Economists are pushing back their calls for the next Federal Reserve interest-rate hike in droves. Trouble overseas and uncertain economic conditions at home have helped move the median forecast to June from March.
Nearly 68 percent of economists say the Fed will next raise rates in June, according to a Bloomberg analysis of 53 firms that contribute forecasts. That compares with 30 percent in January, when a majority estimated the next increase would come at the March meeting.
Economists at Deutsche Bank Securities Inc. had the biggest revision in the Bloomberg survey, moving their call for the nearest hike to December after previously seeing an increase next month.
"Forget about March, forget about June," said Brett Ryan, a U.S. economist at Deutsche Bank in New York.
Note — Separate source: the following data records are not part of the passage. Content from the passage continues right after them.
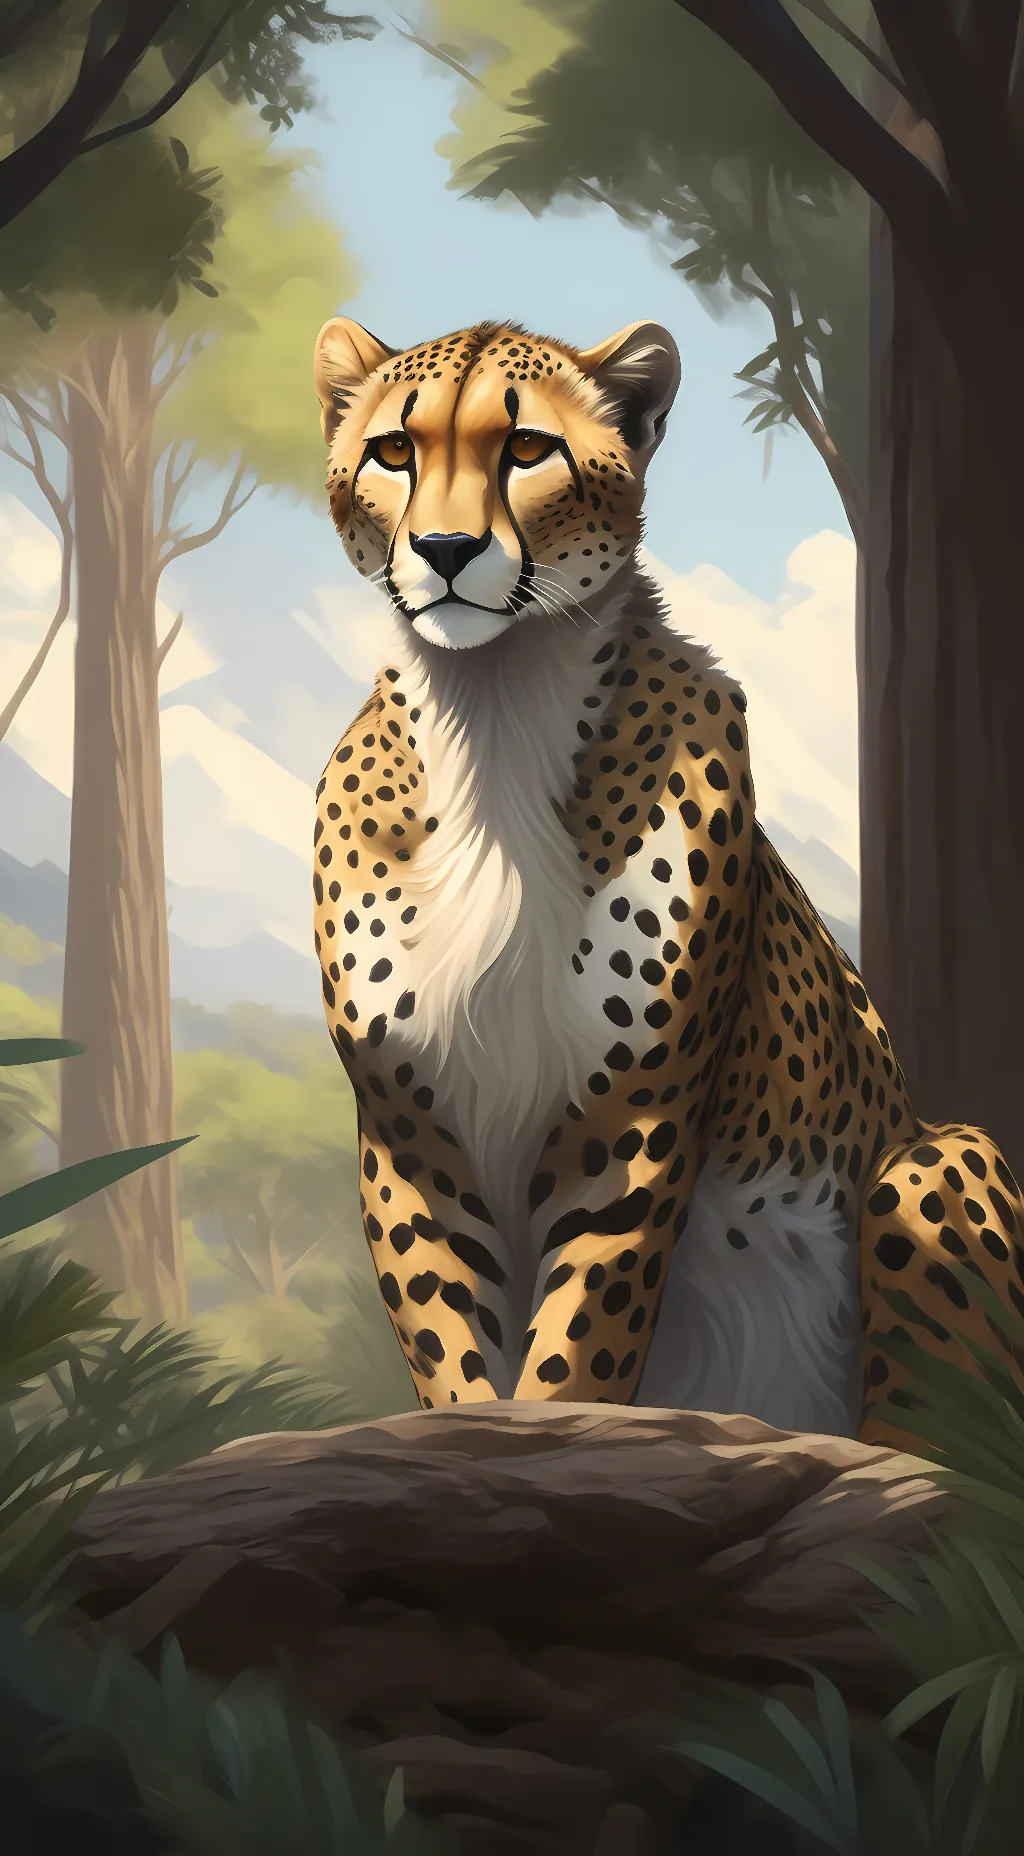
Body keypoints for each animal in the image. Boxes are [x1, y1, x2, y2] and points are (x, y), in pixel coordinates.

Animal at [310, 311, 1024, 1453]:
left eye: (526, 448)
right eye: (392, 452)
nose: (445, 552)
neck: (496, 707)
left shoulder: (629, 1126)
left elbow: (574, 1353)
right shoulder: (409, 1134)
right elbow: (451, 1343)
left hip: (929, 1159)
Delivering semiannual testimony to Congress on Thursday, Chair Janet Yellen "made it clear that it's going to take some time for the Fed to be comfortable that this most recent bout of volatility isn't going to materially impact the economy," he said.
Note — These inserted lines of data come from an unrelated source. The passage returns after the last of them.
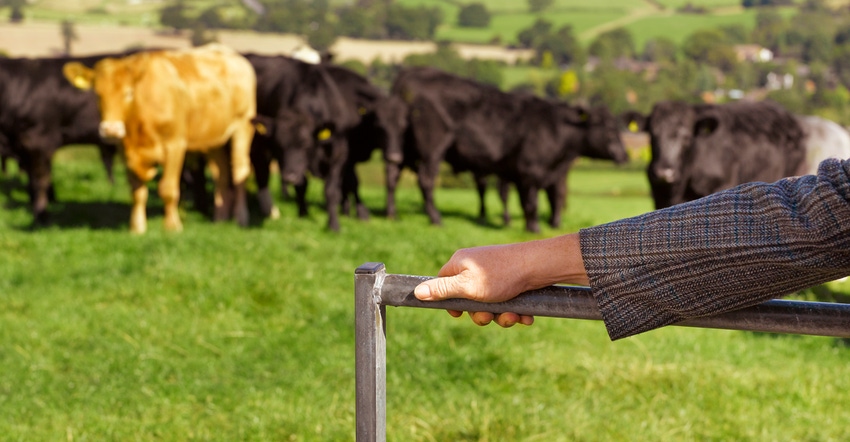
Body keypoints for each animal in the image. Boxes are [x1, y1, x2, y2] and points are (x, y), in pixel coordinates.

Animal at [64, 43, 253, 233]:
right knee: (221, 174)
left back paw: (241, 218)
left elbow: (167, 189)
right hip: (215, 142)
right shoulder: (125, 152)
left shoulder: (175, 145)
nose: (111, 129)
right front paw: (137, 228)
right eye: (98, 94)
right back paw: (219, 219)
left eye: (129, 93)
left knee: (239, 171)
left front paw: (172, 226)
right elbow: (137, 192)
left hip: (242, 127)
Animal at [388, 67, 628, 233]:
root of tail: (410, 73)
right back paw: (436, 219)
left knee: (393, 175)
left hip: (403, 147)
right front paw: (534, 229)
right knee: (426, 180)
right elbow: (531, 203)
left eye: (618, 127)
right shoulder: (529, 172)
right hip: (432, 147)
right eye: (608, 127)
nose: (624, 155)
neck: (555, 129)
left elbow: (548, 199)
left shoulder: (544, 174)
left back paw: (394, 215)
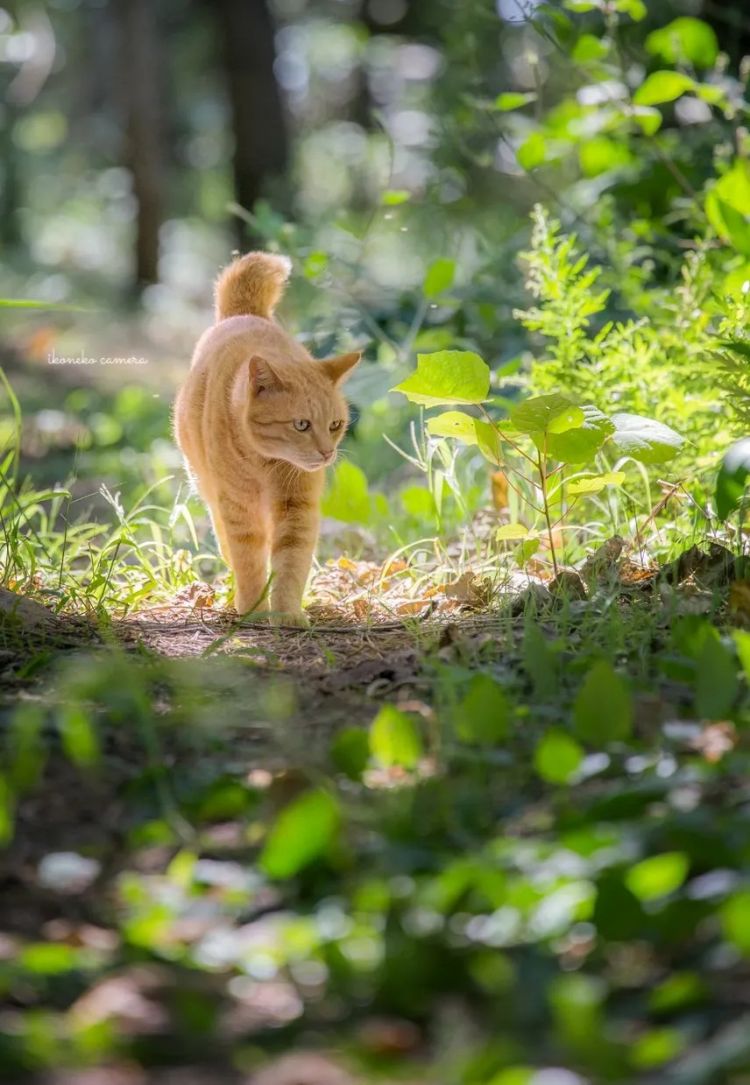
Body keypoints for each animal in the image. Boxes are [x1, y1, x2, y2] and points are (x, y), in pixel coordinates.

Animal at [176, 253, 364, 624]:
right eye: (302, 425)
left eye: (335, 424)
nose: (326, 453)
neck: (266, 463)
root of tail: (243, 314)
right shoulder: (238, 509)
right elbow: (248, 561)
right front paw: (253, 610)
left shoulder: (297, 508)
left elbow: (291, 562)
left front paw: (287, 612)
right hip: (211, 494)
Standard Chartered Bank—which previously called for one rate hike in March followed by a cut in December—has removed its rate rise forecast entirely.
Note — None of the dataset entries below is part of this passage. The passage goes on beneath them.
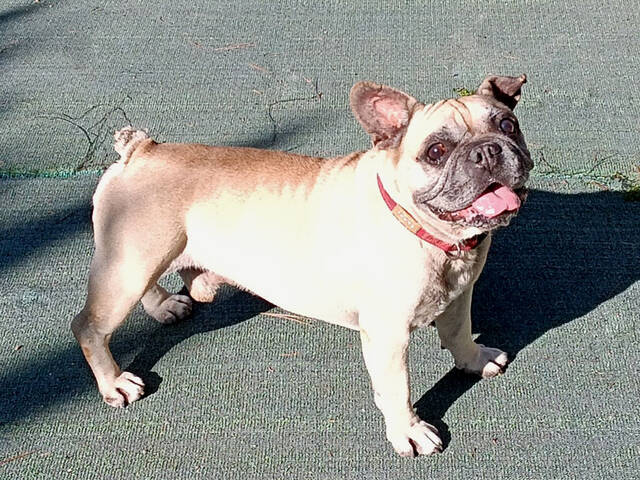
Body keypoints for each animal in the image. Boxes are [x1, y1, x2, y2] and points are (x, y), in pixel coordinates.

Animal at [72, 74, 532, 457]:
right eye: (436, 151)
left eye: (508, 126)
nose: (488, 151)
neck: (433, 236)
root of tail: (139, 150)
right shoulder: (387, 337)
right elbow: (397, 389)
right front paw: (409, 430)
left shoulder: (459, 296)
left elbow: (457, 334)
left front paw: (473, 359)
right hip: (128, 267)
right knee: (90, 327)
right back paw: (114, 382)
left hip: (140, 258)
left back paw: (165, 306)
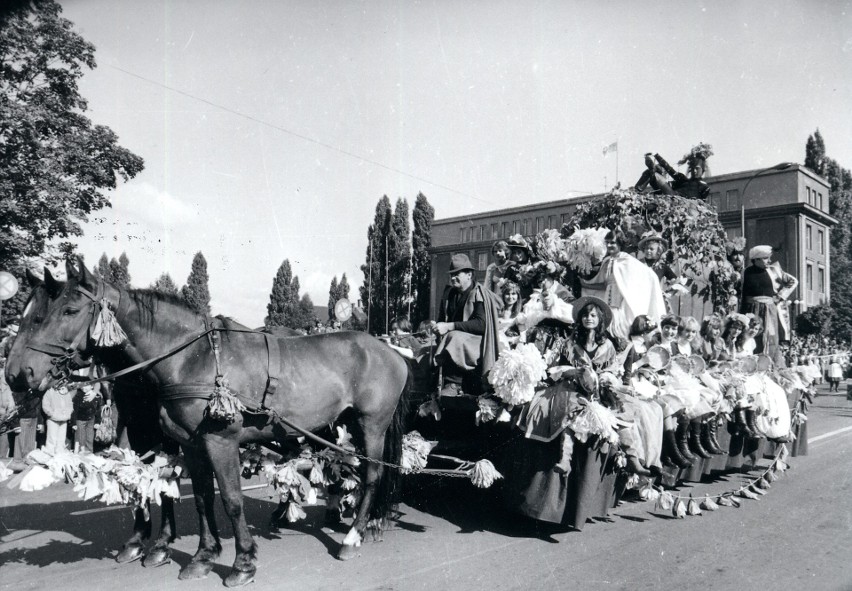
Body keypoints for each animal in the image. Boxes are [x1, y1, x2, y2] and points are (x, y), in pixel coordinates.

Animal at [5, 260, 412, 588]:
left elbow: (230, 499)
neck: (190, 356)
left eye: (69, 309)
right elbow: (199, 497)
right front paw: (202, 555)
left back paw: (353, 536)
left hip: (371, 425)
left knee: (372, 475)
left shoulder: (220, 440)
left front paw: (243, 562)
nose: (16, 374)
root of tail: (391, 350)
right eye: (28, 311)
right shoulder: (188, 442)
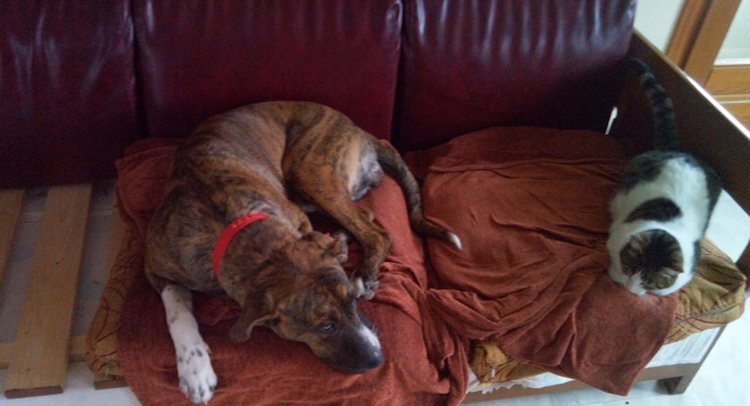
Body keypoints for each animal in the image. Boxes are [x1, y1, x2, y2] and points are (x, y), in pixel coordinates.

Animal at [144, 101, 461, 403]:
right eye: (326, 327)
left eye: (352, 302)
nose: (378, 359)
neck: (236, 224)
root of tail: (356, 127)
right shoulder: (154, 267)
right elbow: (177, 311)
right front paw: (194, 368)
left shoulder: (298, 221)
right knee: (369, 218)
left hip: (310, 172)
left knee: (375, 231)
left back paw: (363, 270)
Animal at [606, 58, 722, 296]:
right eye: (629, 268)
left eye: (650, 282)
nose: (630, 289)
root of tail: (676, 151)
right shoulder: (616, 238)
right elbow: (614, 263)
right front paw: (616, 275)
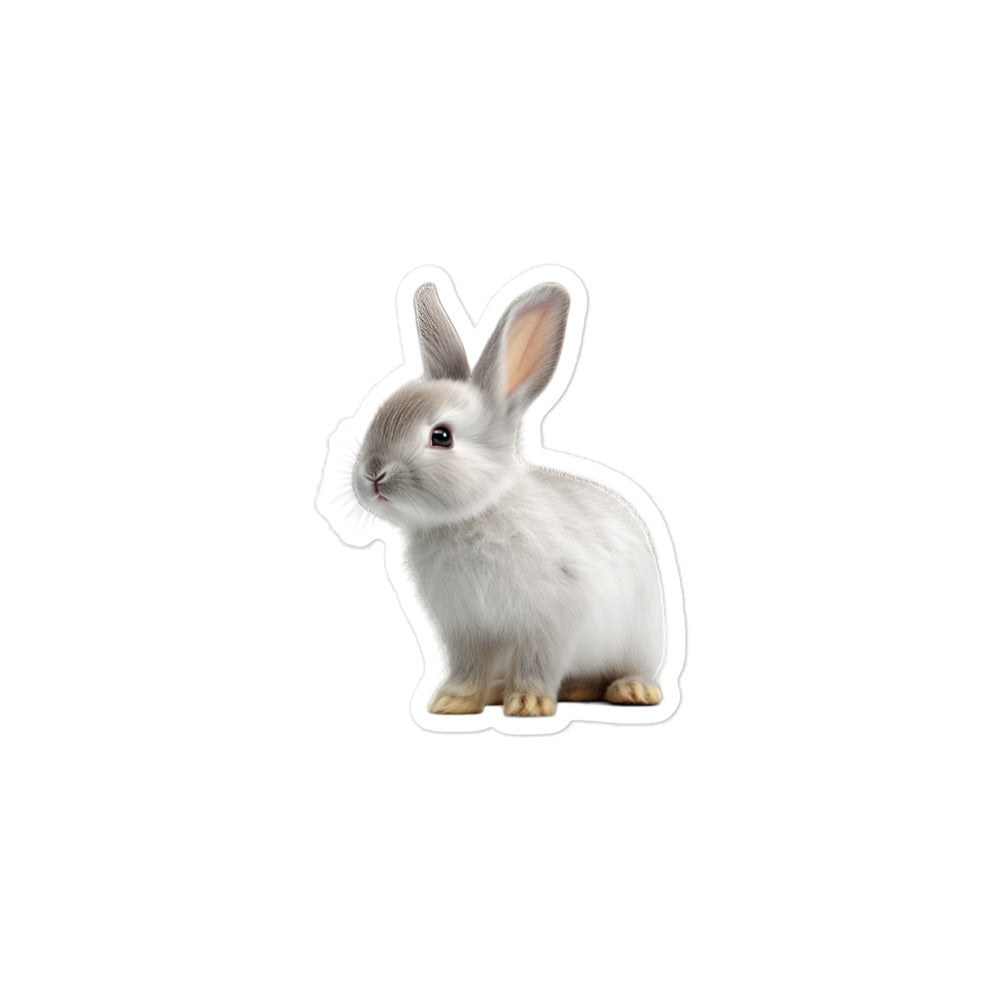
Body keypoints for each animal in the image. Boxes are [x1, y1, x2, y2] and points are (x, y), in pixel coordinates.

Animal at [351, 281, 665, 717]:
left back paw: (632, 691)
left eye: (441, 436)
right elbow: (468, 667)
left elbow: (539, 660)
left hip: (638, 638)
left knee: (626, 670)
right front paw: (453, 701)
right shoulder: (465, 629)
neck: (475, 514)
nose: (372, 476)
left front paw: (529, 703)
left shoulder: (553, 618)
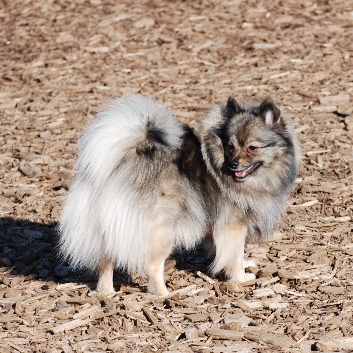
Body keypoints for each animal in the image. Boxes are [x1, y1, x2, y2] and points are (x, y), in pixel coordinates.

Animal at [57, 93, 300, 294]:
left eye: (252, 148)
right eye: (230, 146)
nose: (232, 164)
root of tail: (118, 165)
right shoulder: (234, 226)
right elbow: (235, 254)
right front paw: (241, 277)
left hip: (109, 229)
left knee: (105, 261)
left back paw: (106, 293)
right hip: (163, 231)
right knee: (151, 266)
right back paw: (165, 294)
While "a lot has happened" since the Fed in December raised its benchmark federal funds rate for the first time in nearly a decade, Yellen told the Senate Banking Committee that she hasn't yet seen enough of a downturn to prompt the central bank to cut interest rates. Fed officials have said that economic data will guide future decisions.
Growth in the U.S. decelerated to a 0.7 percent annualized rate last quarter, as companies struggle with a slower global economy, the negative effect on exports from a stronger dollar and plunging oil prices that are pushing some firms to cut investment. The manufacturing sector has struggled for months, and data indicate the softness may be spreading to services industries, which make up about 90 percent of the economy.
"Weakness in the manufacturing sector often spills over into the services sector," Deutsche Bank's Ryan said. Rate calls are being pushed back due to "a combination of a growing list of international concerns set to the backdrop of a U.S. fundamental picture that's really only standing on one leg, and that's the consumer."